DIRECTIONS FOR THIS TASK: Your answer should hold only the lines from the start of the data below through the line with "III. Crafting a", copied exactly, with pictures left out.

GIVEN RECORDS:
_ _ _ _ _ _ _
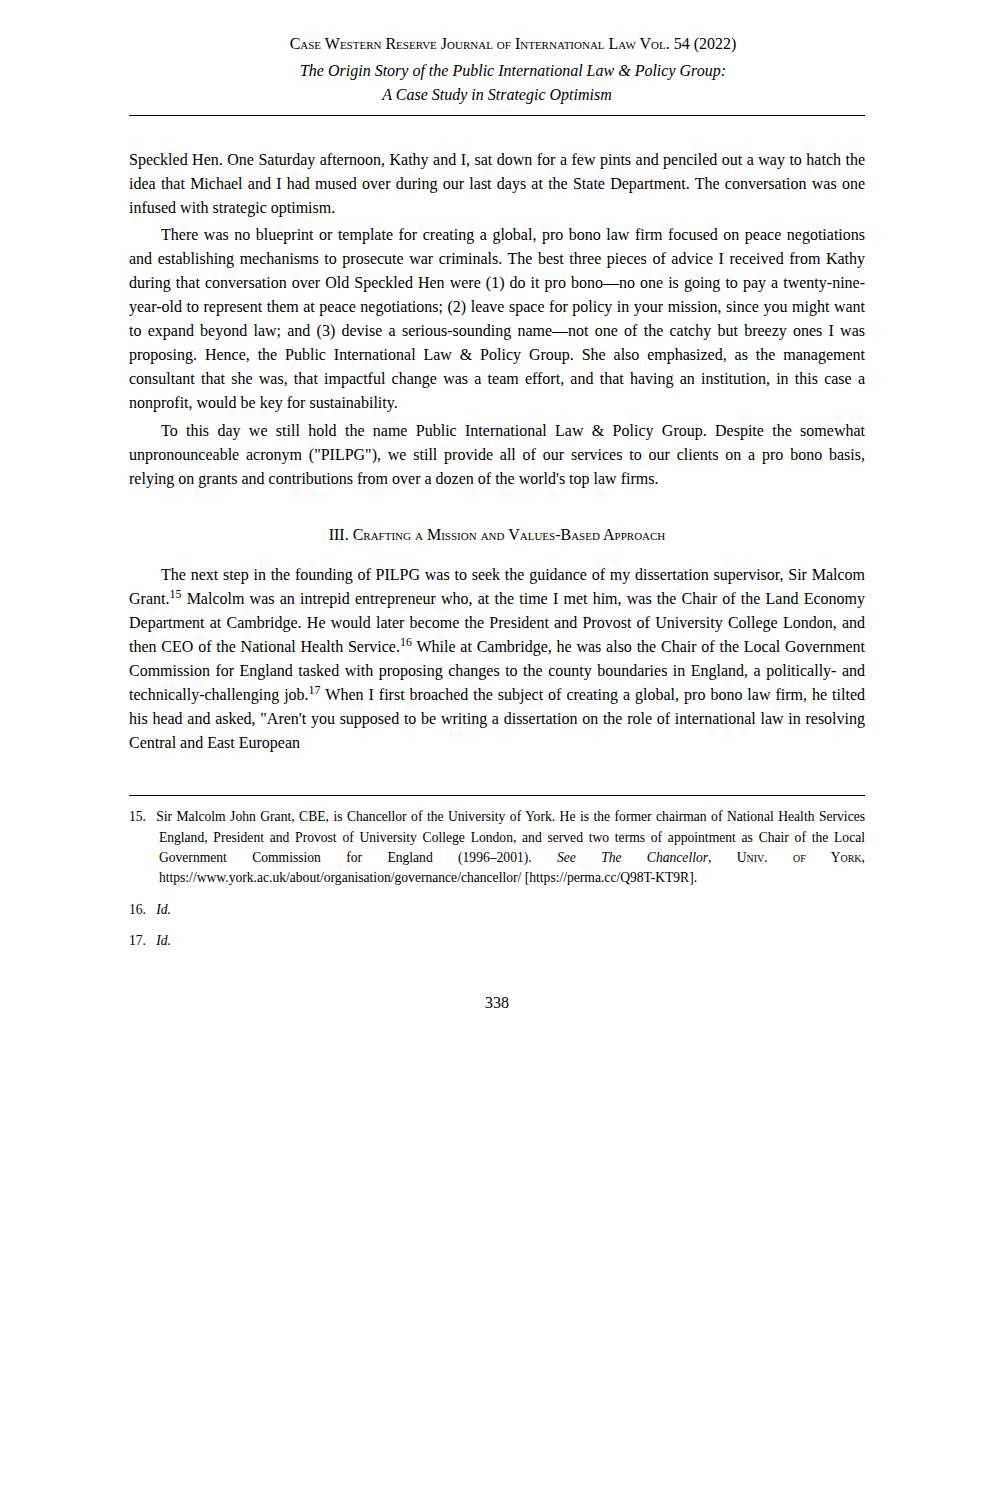Case Western Reserve Journal of International Law Vol. 54 (2022)
The Origin Story of the Public International Law & Policy Group:
A Case Study in Strategic Optimism
Speckled Hen. One Saturday afternoon, Kathy and I, sat down for a few pints and penciled out a way to hatch the idea that Michael and I had mused over during our last days at the State Department. The conversation was one infused with strategic optimism.
There was no blueprint or template for creating a global, pro bono law firm focused on peace negotiations and establishing mechanisms to prosecute war criminals. The best three pieces of advice I received from Kathy during that conversation over Old Speckled Hen were (1) do it pro bono—no one is going to pay a twenty-nine-year-old to represent them at peace negotiations; (2) leave space for policy in your mission, since you might want to expand beyond law; and (3) devise a serious-sounding name—not one of the catchy but breezy ones I was proposing. Hence, the Public International Law & Policy Group. She also emphasized, as the management consultant that she was, that impactful change was a team effort, and that having an institution, in this case a nonprofit, would be key for sustainability.
To this day we still hold the name Public International Law & Policy Group. Despite the somewhat unpronounceable acronym ("PILPG"), we still provide all of our services to our clients on a pro bono basis, relying on grants and contributions from over a dozen of the world's top law firms.
III. Crafting a Mission and Values-Based Approach
The next step in the founding of PILPG was to seek the guidance of my dissertation supervisor, Sir Malcom Grant.15 Malcolm was an intrepid entrepreneur who, at the time I met him, was the Chair of the Land Economy Department at Cambridge. He would later become the President and Provost of University College London, and then CEO of the National Health Service.16 While at Cambridge, he was also the Chair of the Local Government Commission for England tasked with proposing changes to the county boundaries in England, a politically- and technically-challenging job.17 When I first broached the subject of creating a global, pro bono law firm, he tilted his head and asked, "Aren't you supposed to be writing a dissertation on the role of international law in resolving Central and East European
15. Sir Malcolm John Grant, CBE, is Chancellor of the University of York. He is the former chairman of National Health Services England, President and Provost of University College London, and served two terms of appointment as Chair of the Local Government Commission for England (1996–2001). See The Chancellor, Univ. of York, https://www.york.ac.uk/about/organisation/governance/chancellor/ [https://perma.cc/Q98T-KT9R].
16. Id.
17. Id.
338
_ _ _ _ _ _ _
SOLUTION TO THIS EXERCISE:
Case Western Reserve Journal of International Law Vol. 54 (2022)
The Origin Story of the Public International Law & Policy Group:
A Case Study in Strategic Optimism
Speckled Hen. One Saturday afternoon, Kathy and I, sat down for a few pints and penciled out a way to hatch the idea that Michael and I had mused over during our last days at the State Department. The conversation was one infused with strategic optimism.
There was no blueprint or template for creating a global, pro bono law firm focused on peace negotiations and establishing mechanisms to prosecute war criminals. The best three pieces of advice I received from Kathy during that conversation over Old Speckled Hen were (1) do it pro bono—no one is going to pay a twenty-nine-year-old to represent them at peace negotiations; (2) leave space for policy in your mission, since you might want to expand beyond law; and (3) devise a serious-sounding name—not one of the catchy but breezy ones I was proposing. Hence, the Public International Law & Policy Group. She also emphasized, as the management consultant that she was, that impactful change was a team effort, and that having an institution, in this case a nonprofit, would be key for sustainability.
To this day we still hold the name Public International Law & Policy Group. Despite the somewhat unpronounceable acronym ("PILPG"), we still provide all of our services to our clients on a pro bono basis, relying on grants and contributions from over a dozen of the world's top law firms.
III. Crafting a Mission and Values-Based Approach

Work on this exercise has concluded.